2.3 – Ce rapport constate également que les politiques fiscales peuvent servir à traiter des problématiques spécifiques au marché du logement, par exemple en réduisant l'empreinte carbone des logements, en encourageant une utilisation plus efficace des terrains et des logements, et en stimulant l'offre de logements abordables. Toutefois, ces politiques peuvent parfois être mal ciblées, voire contre-productives dans certaines circonstances. Ainsi, selon les rédacteurs du rapport, lorsque l'allégement fiscal vise à promouvoir l'accession à la propriété il peut parfois nourrir un effet inflationniste et contribuer à augmenter les prix des logements.
2.4 – Ciblage sur le cas français. Sur ce sujet justement des réductions et crédits d'impôt en faveur de l'investissement locatif, l'OCDE ne se prononce pas de manière générale, mais les exemples de dispositifs inefficaces pointés dans son rapport sont surtout français. Les programmes successifs de réductions d'impôt en faveur de l'investissement locatif, dont les caractéristiques et conditions ont été modifiées par quasiment tous les ministres du Logement depuis quarante ans, chacun gravant son nom dans une postérité toute relative sans jamais trouver la bonne formule, devraient selon les rapporteurs ne mériter que la suppression, au regard d'un coût budgétaire estimé par exemple à deux milliards d'euros pour 20211412.
– Un aveu. – Il semble clair que le régime de droit commun d'imposition de ces revenus constitue en réalité un repoussoir, inapte à appuyer la politique massive du logement dont aurait besoin notre pays depuis près d'un demi-siècle. Quant aux régimes dérogatoires successifs, ils présentent l'inconvénient de nourrir, chez le contribuable, un sentiment d'instabilité et d'imprévisibilité, là où l'intérêt général en termes de logement exigerait, au contraire, stabilité et prévisibilité1413.

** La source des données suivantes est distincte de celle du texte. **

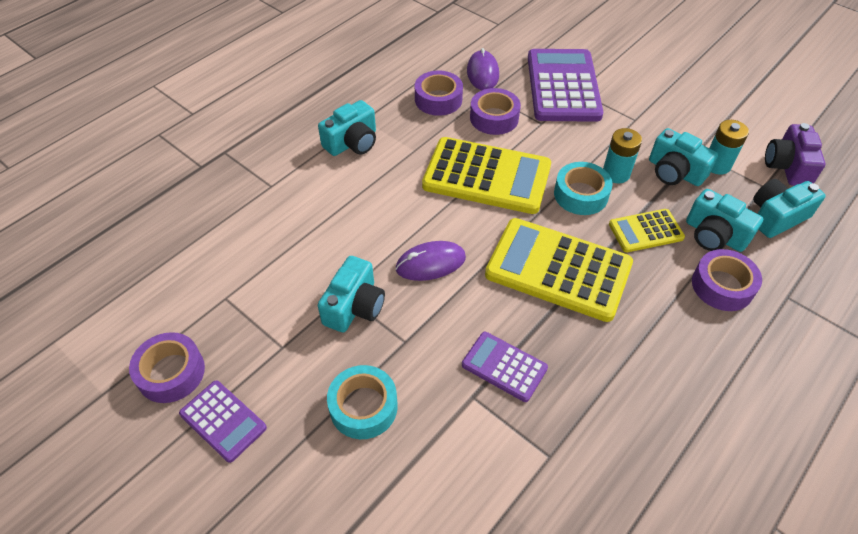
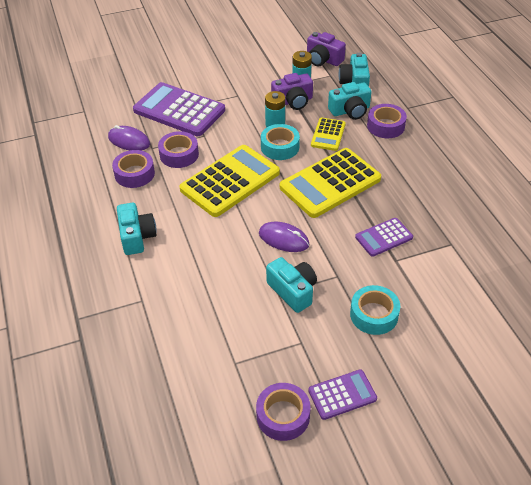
camera: 60 degrees left, 5 degrees down
purple mouse [396,241,466,281] -> purple mouse turned 75 degrees counterclockwise [259,222,309,252]
turquoise camera [649,128,718,186] -> purple camera [271,73,313,110]

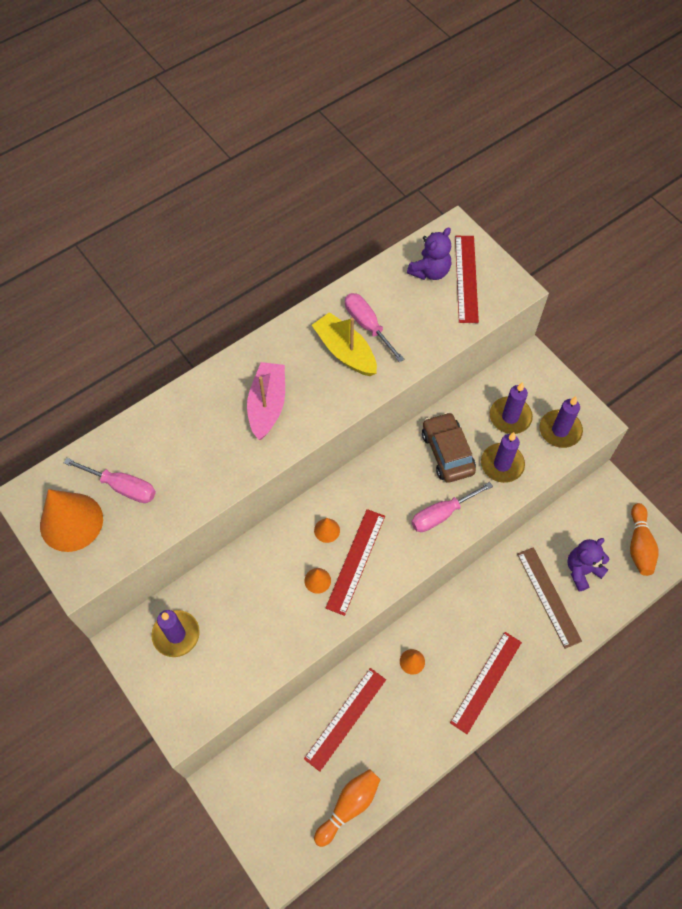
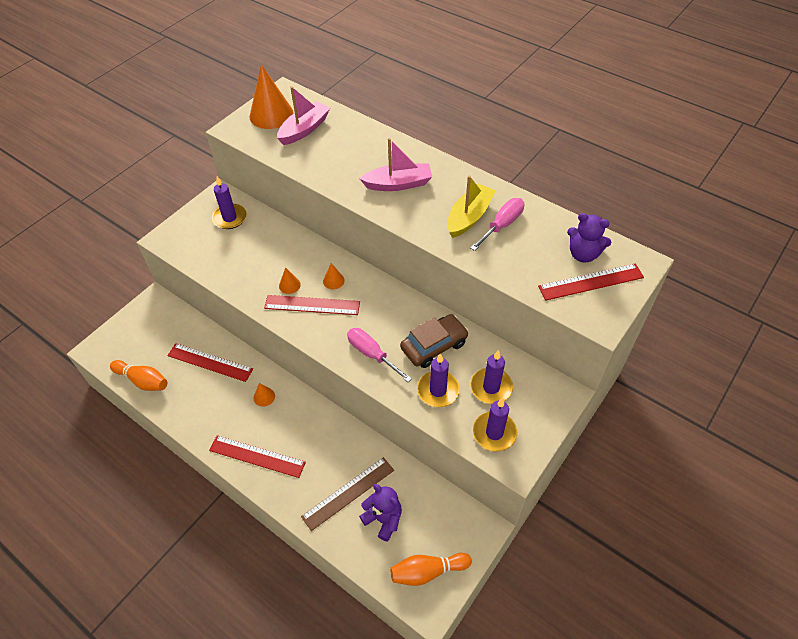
camera: 75 degrees right, 10 degrees down
pink screwdriver [64,458,156,503] -> pink boat [277,86,330,145]

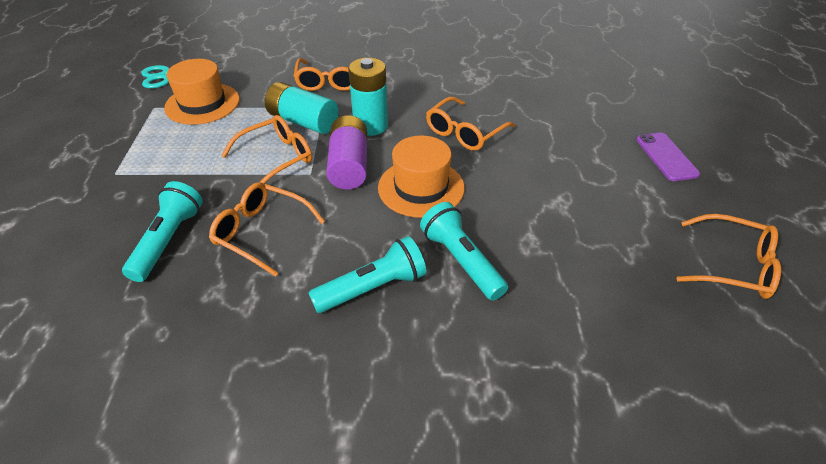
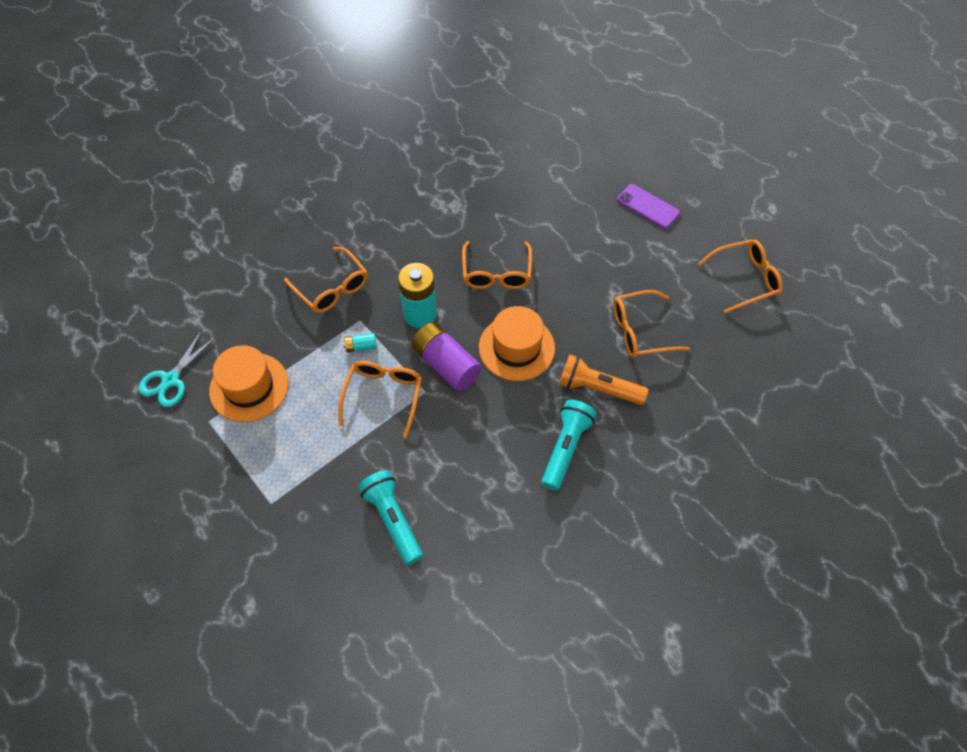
camera: 40 degrees left, 15 degrees up
orange glasses [209,182,325,277] -> orange glasses moved to [613,290,690,358]
turquoise battery [265,82,338,134] -> turquoise battery [343,333,377,353], size x0.45
turquoise flashlight [420,202,508,301] -> orange flashlight [559,354,649,405]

– Un signe. – Ne doit-on pas y reconnaître encore la confession d'une prise de conscience1414 ? On ne peut traiter de la même manière les revenus d'un rentier, censé profiter passivement des fruits d'un patrimoine, et ceux d'un investisseur, conduisant un programme dynamique d'investissements sans lequel le logement objet de son investissement sera disqualifié et exclu du marché. Voilà qui rapproche l'activité de location de logements d'une forme d'entrepreunariat. Tout amène à conclure qu'un tel rapprochement pérenne et économe des deniers publics serait favorable tant à la stabilité qu'à l'amélioration du parc de logements en France.
– Une conclusion. – Dès lors, en lien avec les recommandations du rapport de l'OCDE, n'y aurait-il pas un réel intérêt à simplifier la norme fiscale, en supprimant l'empilage incertain et successif de dispositifs précaires et coûteux ? Selon les conclusions du même rapport, cela libérerait des marges importantes de dépenses publiques (pour rappel, une somme de deux milliards d'efforts budgétaires rien que pour l'année 2021), qui pourraient utilement être affectées à une refonte globale et pérenne du régime de droit commun. C'est bien là que résident les enjeux d'une réforme encore à venir.